Stored data entries
------------------------
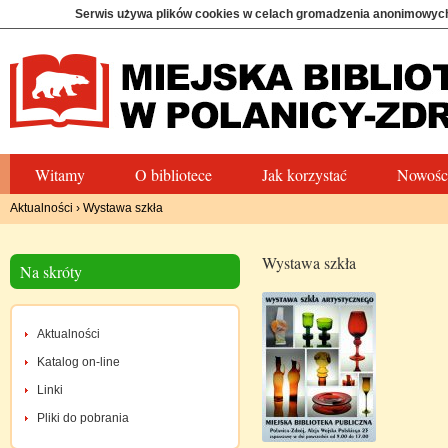
Serwis używa plików cookies w celach gromadzenia anonimowych
Witamy
O bibliotece
Jak korzystać
Nowośc
Aktualności
›
Wystawa szkła
Wystawa szkła
Na skróty
Aktualności
Katalog on-line
Linki
Pliki do pobrania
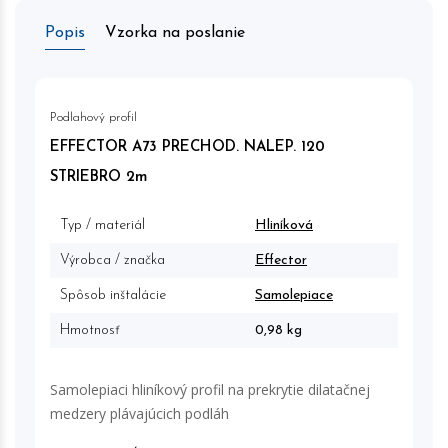
Popis
Vzorka na poslanie
Podlahový profil
EFFECTOR A73 PRECHOD. NALEP. 120
STRIEBRO 2m
Typ / materiál
Hliníková
Výrobca / značka
Effector
Spôsob inštalácie
Samolepiace
Hmotnosť
0,98 kg
Samolepiaci hliníkový profil na prekrytie dilatačnej
medzery plávajúcich podláh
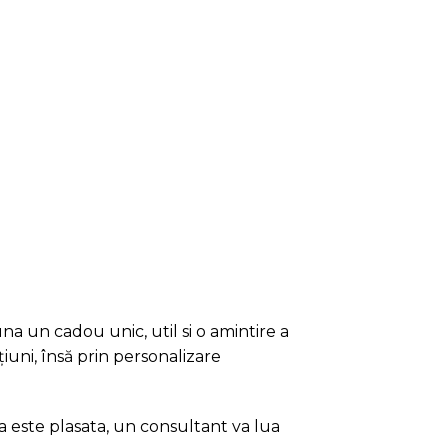
a un cadou unic, util si o amintire a
iuni, însă prin personalizare
a este plasata, un consultant va lua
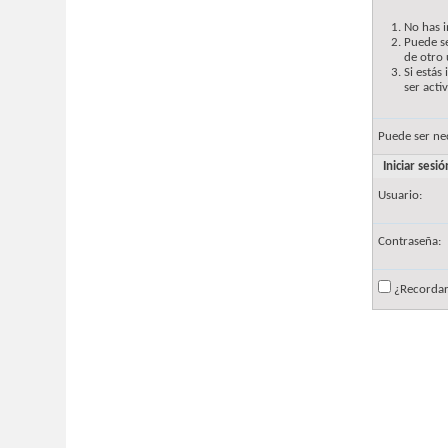
No has i
Puede se
de otro 
Si estás
ser acti
Puede ser ne
Iniciar sesió
Usuario:
Contraseña:
¿Recorda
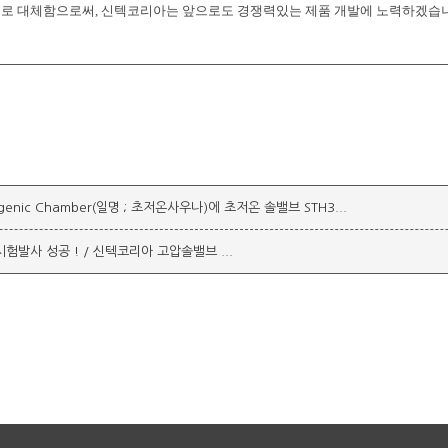
으로 대체함으로써, 신텍코리아는 앞으로도 경쟁력있는 제품 개발에 노력하겠습
nic Chamber(일명 ; 초저온사우나)에 초저온 솔밸브 STH3...
험발사 성공 ! / 신텍코리아 고압솔밸브 ...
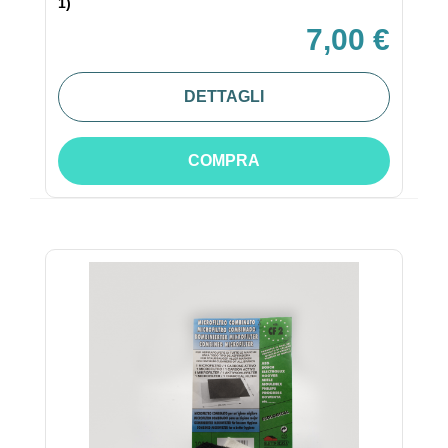
1)
7,00 €
DETTAGLI
COMPRA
------------------------
* Task statement
Every record must be copied exactly, with the pictures left out.

* Exercise response
Serwis używa plików cookies w celach gromadzenia anonimowych
Witamy
O bibliotece
Jak korzystać
Nowośc
Aktualności
›
Wystawa szkła
Wystawa szkła
Na skróty
Aktualności
Katalog on-line
Linki
Pliki do pobrania
Popis
Vzorka na poslanie
Podlahový profil
EFFECTOR A73 PRECHOD. NALEP. 120
STRIEBRO 2m
Typ / materiál
Hliníková
Výrobca / značka
Effector
Spôsob inštalácie
Samolepiace
Hmotnosť
0,98 kg
Samolepiaci hliníkový profil na prekrytie dilatačnej
medzery plávajúcich podláh
a un cadou unic, util si o amintire a
iuni, însă prin personalizare
a este plasata, un consultant va lua
No has i
Puede se
de otro 
Si estás
ser acti
Puede ser ne
Iniciar sesió
Usuario:
Contraseña:
¿Recorda
으로 대체함으로써, 신텍코리아는 앞으로도 경쟁력있는 제품 개발에 노력하겠습
nic Chamber(일명 ; 초저온사우나)에 초저온 솔밸브 STH3...
험발사 성공 ! / 신텍코리아 고압솔밸브 ...
1)
7,00 €
DETTAGLI
COMPRA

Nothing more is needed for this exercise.